Légalité de la modification unilatérale d’un contrat de concession visant à le purger de clauses illicites divisibles

Le Conseil d’Etat a considéré qu’une personne publique contractante peut modifier unilatéralement un contrat public lorsqu’une clause, divisible du reste du contrat, est affectée d’un vice tenant au caractère illicite de son contenu (CE, 8 mars 2023, n°464619).

En l’espèce, le comité syndical intercommunal de la périphérie de Paris pour les énergies et les réseaux de communication a modifié unilatéralement trois conventions concédant la distribution d’électricité à la société Enedis. Le préfet a demandé, avec succès, au juge des référés la suspension de l’exécution des trois délibérations actant les modifications. Cette suspension a été confirmée par la cour administrative d’appel de Paris.

La question qui se posait au Conseil d’Etat était donc celle de savoir si la personne publique contractante pouvait modifier unilatéralement une clause irrégulière d’un contrat, au seul motif de purger le vice dont elle est affectée.

Précédemment, les juges du Palais Royal avaient déjà posé le principe selon lequel dans le cas particulier d’un contrat entaché d’une irrégularité d’une gravité telle que, s’il était saisi, le juge du contrat pourrait en prononcer l’annulation ou la résiliation, la personne publique peut, sous réserve de l’exigence de loyauté des relations contractuelles, résilier unilatéralement le contrat sans qu’il soit besoin qu’elle saisisse au préalable le juge (CE, 10 juillet 2020, n° 430864).

Dans le prolongement de cet arrêt, le Conseil d’Etat a admis que l’administration peut écarter elle-même une clause qu’elle estime « nulle et non écrite » compte tenu de son illicéité mais seulement pour l’avenir (CE, 13 juin 2022, n°453769).
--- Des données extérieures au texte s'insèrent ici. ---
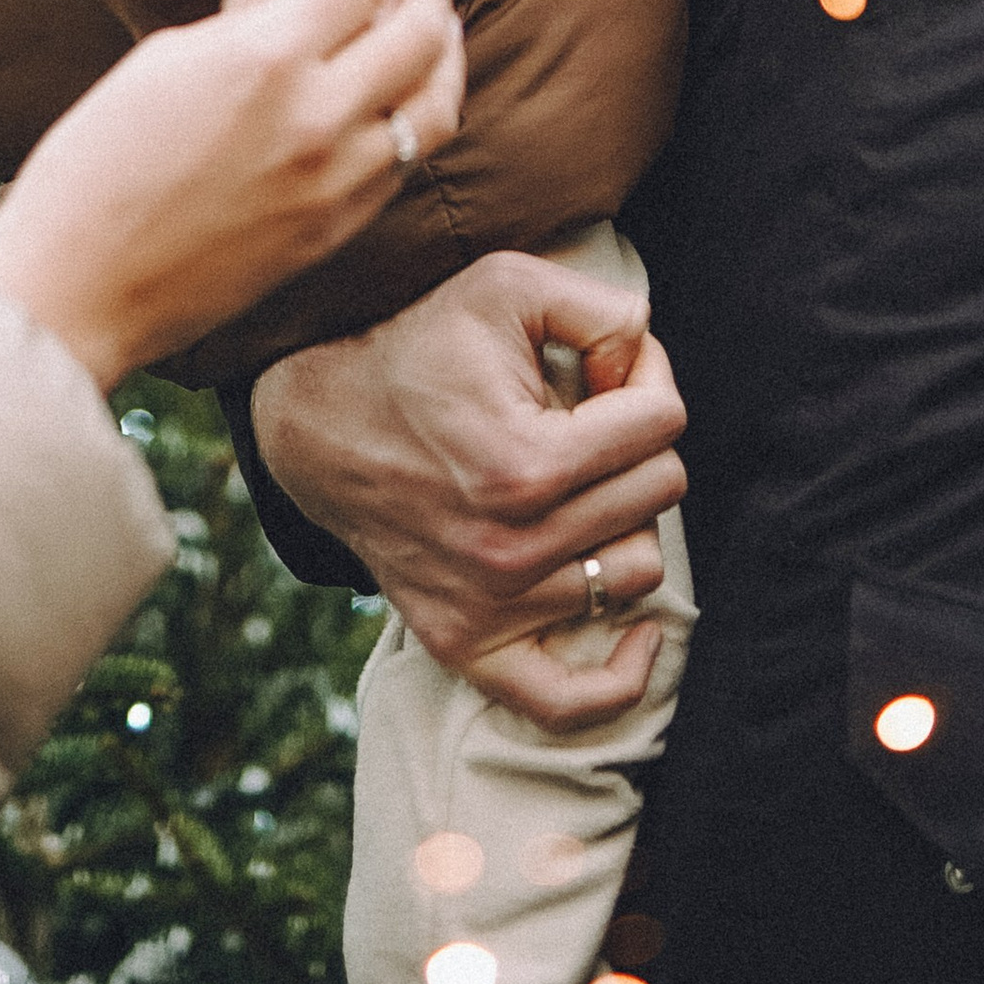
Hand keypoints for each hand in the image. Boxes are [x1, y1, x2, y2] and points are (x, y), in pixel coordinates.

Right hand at [0, 0, 467, 390]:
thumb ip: (253, 27)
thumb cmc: (98, 160)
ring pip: (435, 108)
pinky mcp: (336, 232)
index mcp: (268, 57)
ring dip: (444, 58)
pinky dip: (414, 121)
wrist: (79, 283)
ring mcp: (336, 182)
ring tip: (432, 34)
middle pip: (422, 36)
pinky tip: (396, 105)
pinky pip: (404, 164)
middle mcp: (318, 117)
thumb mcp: (170, 59)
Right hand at [253, 251, 688, 728]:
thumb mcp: (505, 284)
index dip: (644, 376)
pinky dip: (620, 676)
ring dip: (622, 521)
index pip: (661, 422)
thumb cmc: (420, 348)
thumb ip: (602, 308)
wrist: (322, 424)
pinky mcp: (467, 643)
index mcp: (526, 463)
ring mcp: (489, 603)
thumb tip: (650, 359)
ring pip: (637, 571)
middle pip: (658, 492)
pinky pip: (571, 699)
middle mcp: (511, 546)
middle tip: (588, 418)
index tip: (606, 367)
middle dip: (636, 441)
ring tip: (577, 484)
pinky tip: (637, 633)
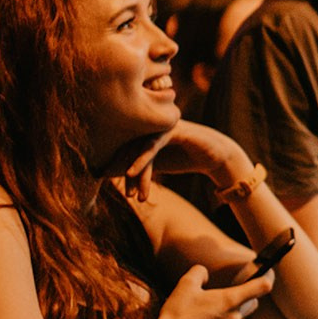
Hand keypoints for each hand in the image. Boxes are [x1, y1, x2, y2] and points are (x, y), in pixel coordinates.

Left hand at [116, 120, 254, 202]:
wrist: (215, 156)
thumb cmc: (184, 158)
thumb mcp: (156, 163)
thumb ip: (137, 164)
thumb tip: (110, 173)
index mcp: (145, 128)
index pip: (122, 144)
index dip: (112, 162)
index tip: (102, 178)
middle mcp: (151, 124)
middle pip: (128, 145)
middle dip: (120, 169)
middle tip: (116, 189)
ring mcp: (162, 125)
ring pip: (139, 148)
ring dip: (133, 172)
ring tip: (130, 194)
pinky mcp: (173, 130)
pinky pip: (152, 145)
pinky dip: (141, 161)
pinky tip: (132, 174)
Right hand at [156, 265, 275, 318]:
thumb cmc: (178, 313)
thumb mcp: (186, 285)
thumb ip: (199, 273)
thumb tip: (204, 273)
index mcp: (230, 300)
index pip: (262, 287)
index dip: (268, 277)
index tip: (269, 272)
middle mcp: (234, 317)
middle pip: (254, 304)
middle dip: (249, 296)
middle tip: (239, 290)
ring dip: (240, 313)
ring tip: (226, 309)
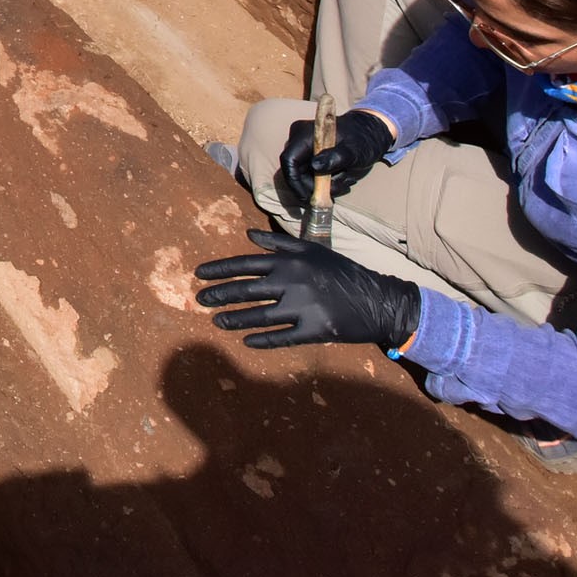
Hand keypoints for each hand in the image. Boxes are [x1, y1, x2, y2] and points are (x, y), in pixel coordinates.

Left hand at [195, 230, 421, 349]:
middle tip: (200, 300)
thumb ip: (278, 244)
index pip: (244, 264)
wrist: (377, 299)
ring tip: (217, 321)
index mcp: (289, 261)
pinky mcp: (313, 330)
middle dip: (219, 295)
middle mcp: (291, 282)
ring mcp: (302, 307)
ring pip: (258, 316)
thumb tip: (248, 234)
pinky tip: (246, 342)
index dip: (219, 270)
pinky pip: (281, 338)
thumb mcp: (311, 250)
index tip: (199, 275)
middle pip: (246, 290)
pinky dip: (262, 340)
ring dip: (234, 319)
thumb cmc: (341, 272)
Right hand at [281, 108, 397, 212]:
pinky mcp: (308, 157)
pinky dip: (325, 183)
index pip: (289, 160)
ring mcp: (303, 149)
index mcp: (305, 134)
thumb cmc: (363, 139)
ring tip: (345, 182)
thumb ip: (336, 157)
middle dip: (314, 186)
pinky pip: (310, 176)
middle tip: (338, 190)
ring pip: (304, 177)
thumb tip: (315, 166)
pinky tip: (342, 178)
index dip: (294, 181)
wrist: (369, 134)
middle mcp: (299, 140)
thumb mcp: (354, 150)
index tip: (309, 197)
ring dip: (323, 186)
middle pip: (295, 171)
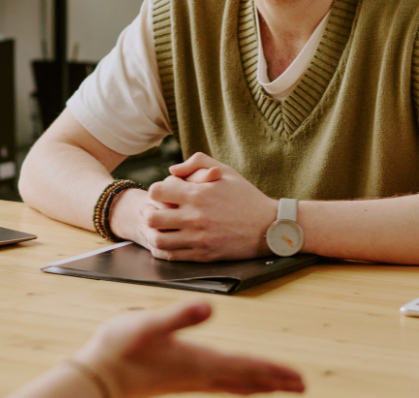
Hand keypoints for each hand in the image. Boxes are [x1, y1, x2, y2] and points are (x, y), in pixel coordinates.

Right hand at [73, 300, 303, 396]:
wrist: (97, 378)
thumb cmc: (120, 349)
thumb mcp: (149, 324)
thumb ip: (179, 316)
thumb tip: (210, 307)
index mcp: (199, 361)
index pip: (245, 366)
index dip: (273, 371)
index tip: (298, 379)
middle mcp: (198, 374)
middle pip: (245, 380)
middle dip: (273, 381)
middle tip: (300, 386)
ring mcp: (188, 379)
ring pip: (233, 384)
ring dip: (256, 384)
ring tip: (274, 386)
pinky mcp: (177, 380)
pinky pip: (218, 383)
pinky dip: (234, 383)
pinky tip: (230, 380)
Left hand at [139, 152, 277, 260]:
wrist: (269, 227)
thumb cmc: (246, 196)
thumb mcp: (225, 171)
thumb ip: (196, 162)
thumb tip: (171, 169)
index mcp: (198, 195)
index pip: (157, 191)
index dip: (156, 191)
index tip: (163, 193)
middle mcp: (195, 217)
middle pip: (152, 217)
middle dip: (149, 212)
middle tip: (154, 211)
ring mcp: (198, 238)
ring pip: (158, 239)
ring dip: (152, 233)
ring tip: (155, 228)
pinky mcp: (203, 255)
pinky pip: (171, 256)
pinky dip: (161, 249)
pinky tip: (163, 242)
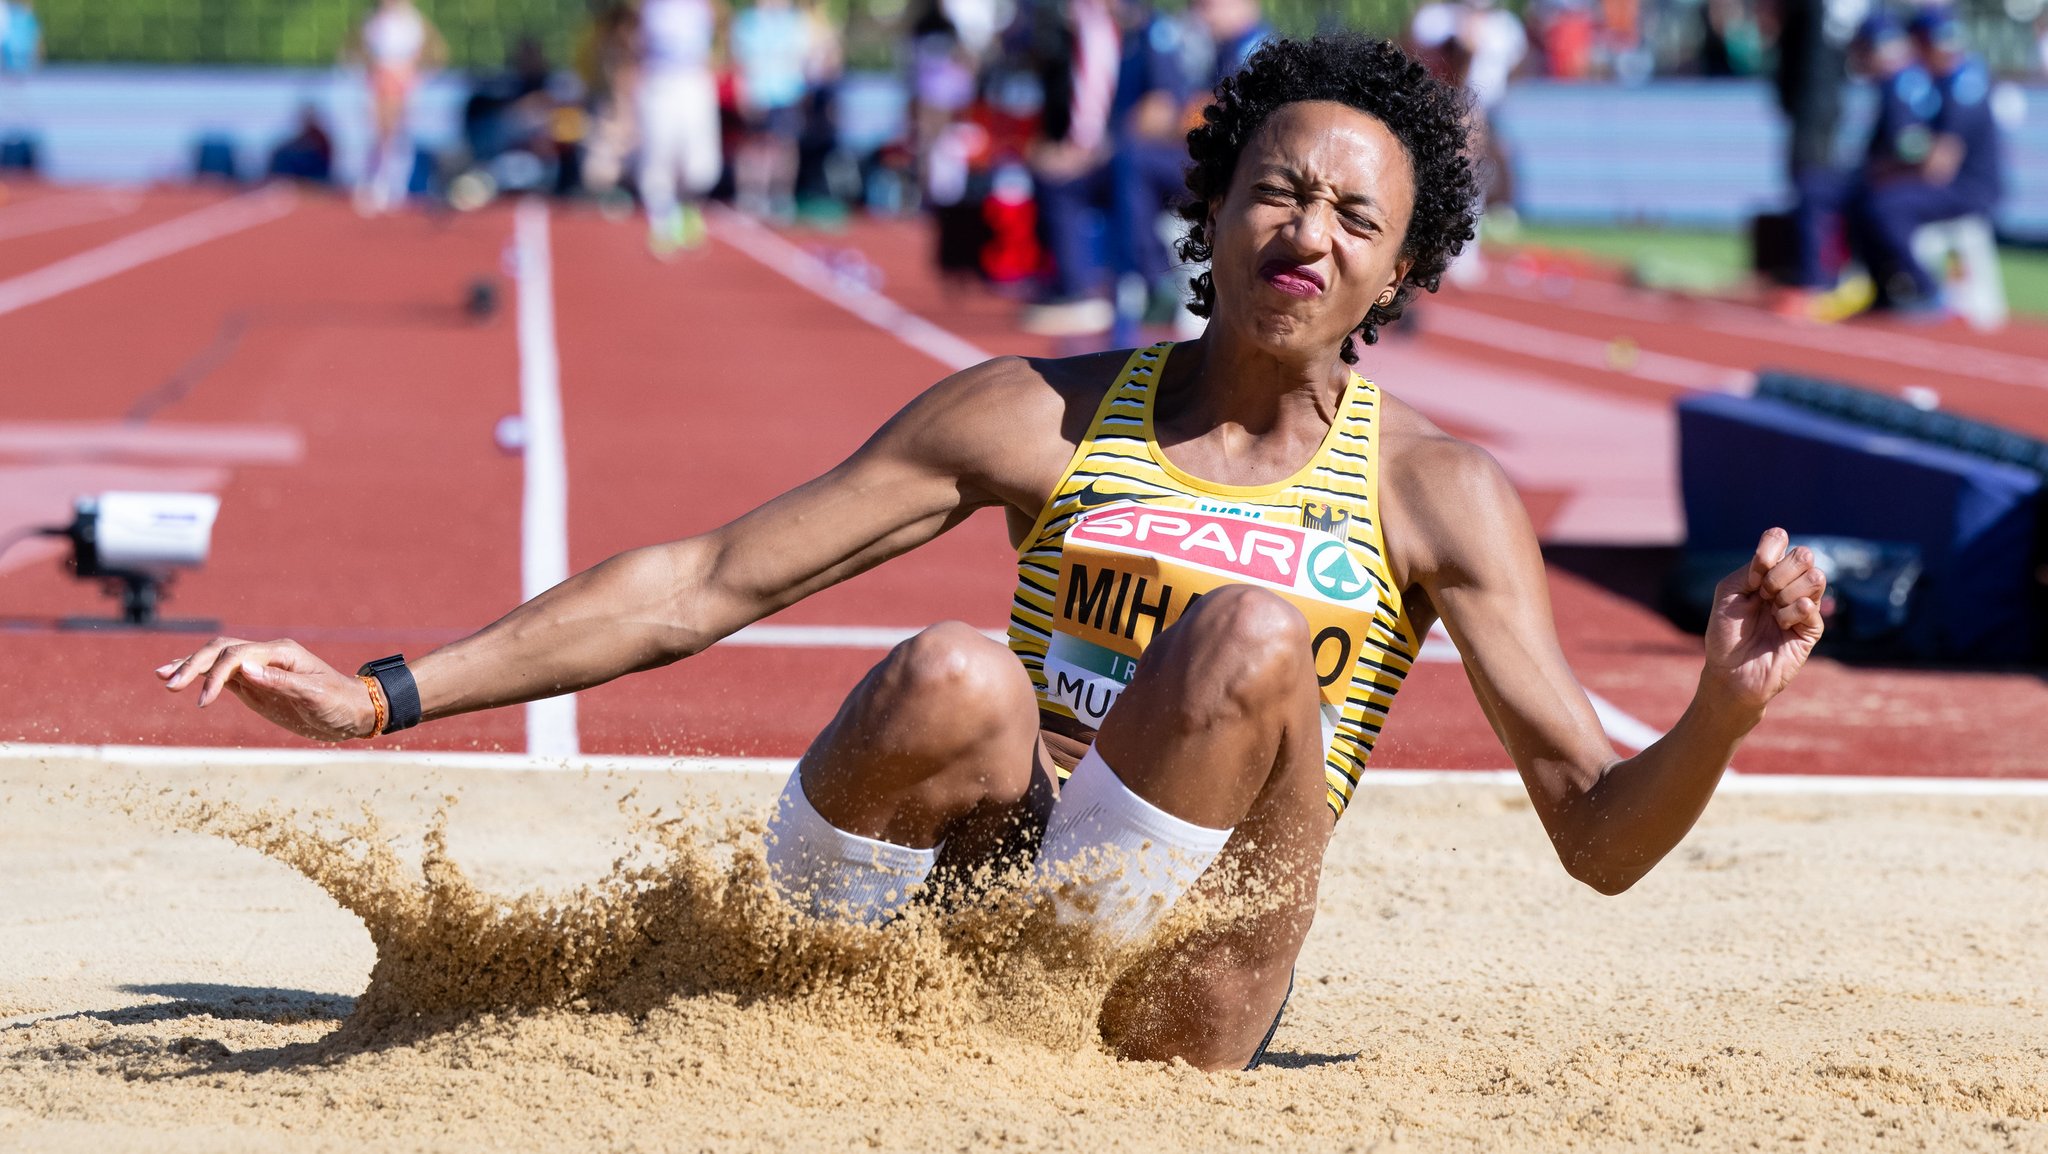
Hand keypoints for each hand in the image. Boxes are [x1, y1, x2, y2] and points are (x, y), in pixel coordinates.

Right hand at [157, 638, 376, 741]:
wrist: (351, 713)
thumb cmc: (338, 702)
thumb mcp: (315, 695)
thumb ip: (281, 682)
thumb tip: (245, 670)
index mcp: (280, 653)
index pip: (237, 655)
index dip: (216, 674)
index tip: (204, 700)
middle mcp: (266, 655)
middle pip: (220, 650)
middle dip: (193, 664)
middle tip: (169, 684)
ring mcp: (258, 669)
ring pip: (217, 659)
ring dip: (190, 665)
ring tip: (162, 677)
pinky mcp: (254, 685)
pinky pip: (222, 676)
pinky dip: (201, 677)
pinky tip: (180, 680)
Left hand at [1702, 528, 1825, 713]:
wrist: (1732, 672)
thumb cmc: (1726, 634)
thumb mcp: (1728, 593)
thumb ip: (1750, 569)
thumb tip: (1774, 559)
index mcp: (1766, 573)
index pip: (1779, 540)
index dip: (1769, 550)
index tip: (1754, 573)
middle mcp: (1788, 585)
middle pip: (1803, 555)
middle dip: (1779, 573)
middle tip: (1762, 593)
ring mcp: (1802, 605)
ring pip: (1816, 576)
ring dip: (1787, 592)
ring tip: (1772, 611)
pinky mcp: (1812, 628)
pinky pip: (1811, 605)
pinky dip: (1793, 611)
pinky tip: (1781, 624)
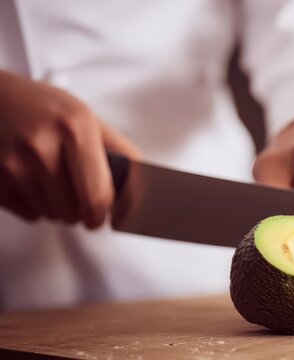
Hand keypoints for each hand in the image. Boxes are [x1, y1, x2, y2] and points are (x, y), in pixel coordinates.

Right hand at [0, 70, 139, 227]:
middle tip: (88, 204)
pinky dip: (38, 206)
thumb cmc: (44, 108)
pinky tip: (35, 182)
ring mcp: (15, 164)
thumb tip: (147, 186)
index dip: (110, 212)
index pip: (100, 194)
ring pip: (56, 216)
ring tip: (57, 182)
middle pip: (79, 212)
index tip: (113, 216)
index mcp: (75, 127)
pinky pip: (31, 215)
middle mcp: (43, 145)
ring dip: (63, 208)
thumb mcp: (87, 118)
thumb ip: (119, 151)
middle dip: (89, 214)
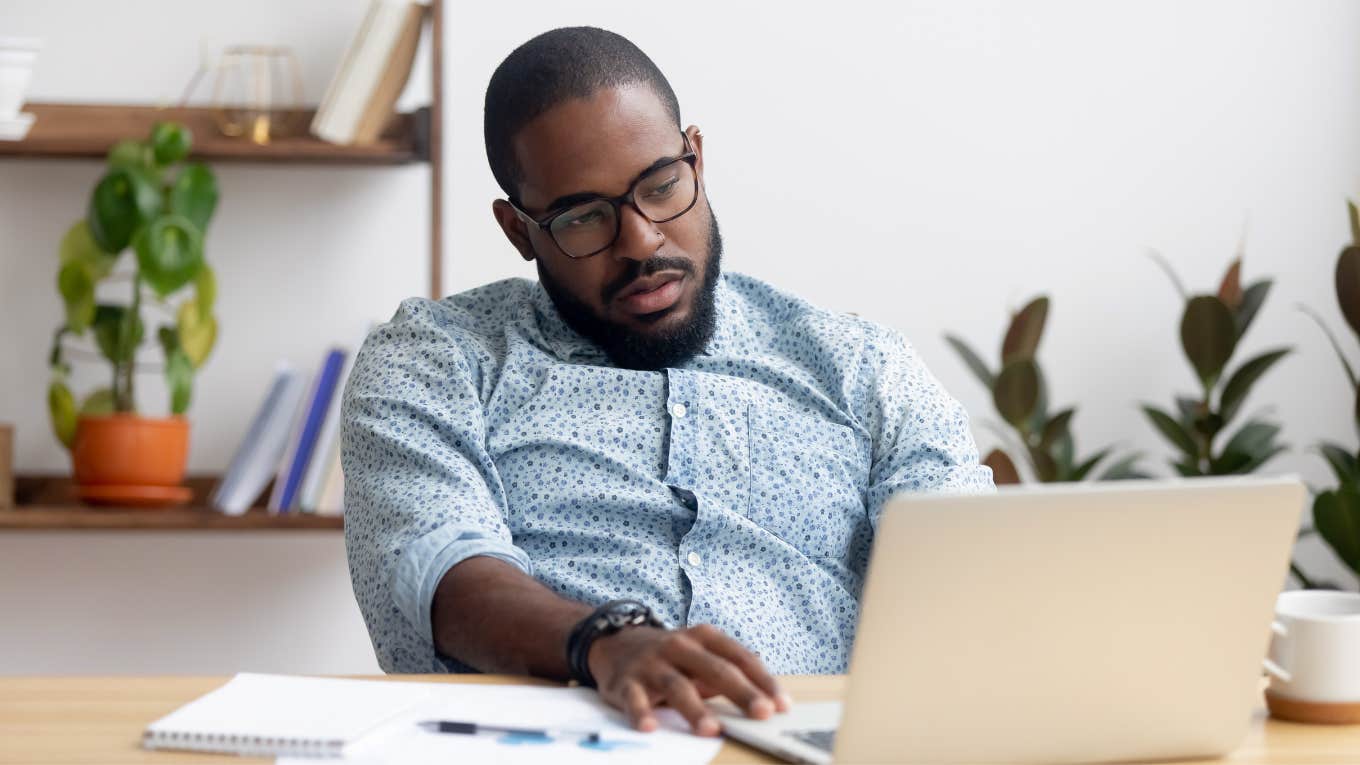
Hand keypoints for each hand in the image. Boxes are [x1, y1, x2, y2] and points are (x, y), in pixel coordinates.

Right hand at [587, 623, 791, 735]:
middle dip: (741, 693)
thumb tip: (771, 694)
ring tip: (711, 729)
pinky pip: (633, 699)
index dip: (763, 681)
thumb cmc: (671, 656)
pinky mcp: (626, 682)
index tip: (782, 704)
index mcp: (704, 638)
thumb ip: (732, 670)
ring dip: (695, 709)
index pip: (740, 658)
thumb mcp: (702, 654)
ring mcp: (651, 664)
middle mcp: (679, 646)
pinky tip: (650, 727)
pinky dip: (641, 713)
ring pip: (677, 686)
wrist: (615, 643)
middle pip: (715, 670)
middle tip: (762, 713)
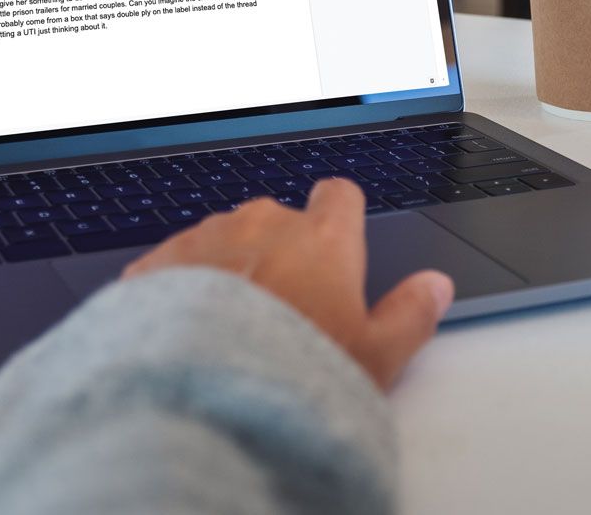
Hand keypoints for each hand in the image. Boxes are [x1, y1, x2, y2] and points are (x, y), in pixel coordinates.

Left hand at [122, 179, 454, 388]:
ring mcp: (205, 238)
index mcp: (323, 239)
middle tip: (284, 315)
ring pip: (223, 241)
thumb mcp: (375, 357)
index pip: (339, 197)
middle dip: (280, 254)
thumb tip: (435, 288)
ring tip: (230, 332)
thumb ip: (411, 315)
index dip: (339, 218)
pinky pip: (174, 266)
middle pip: (278, 222)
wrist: (196, 392)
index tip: (336, 245)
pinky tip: (185, 334)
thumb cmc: (292, 374)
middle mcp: (262, 224)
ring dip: (229, 270)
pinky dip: (180, 290)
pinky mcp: (155, 263)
Dans l’affaire commentée, le Conseil d’Etat considère, en substance, que lorsqu’une clause du contrat est affectée d’une irrégularité tenant au caractère illicite de son contenu et si celle-ci est divisible du reste du contrat, la personne publique peut y apporter de manière unilatérale les modifications permettant de remédier à l’irrégularité :

« 3. En vertu des règles générales applicables aux contrats administratifs, la personne publique contractante peut unilatéralement apporter des modifications à un tel contrat dans l’intérêt général, son cocontractant étant tenu de respecter les obligations qui lui incombent en vertu du contrat ainsi modifié tout en ayant droit au maintien de l’équilibre financier du contrat. La personne publique peut ainsi, lorsqu’une clause du contrat est affectée d’une irrégularité tenant au caractère illicite de son contenu et à condition qu’elle soit divisible du reste du contrat, y apporter de manière unilatérale les modifications permettant de remédier à cette irrégularité (…) »

Dans le cas d’espèce, le juge des référés de la cour administrative d’appel de Paris a commis une erreur de droit en considérant que la modification unilatérale d’un contrat concédant un service public ne peut être mise en œuvre au seul motif de purger le contrat de stipulations illicites.

Il est donc désormais loisible à la personne publique de modifier unilatéralement une clause illicite divisible d’un contrat, dans le seul but de purger le vice dont elle est affectée.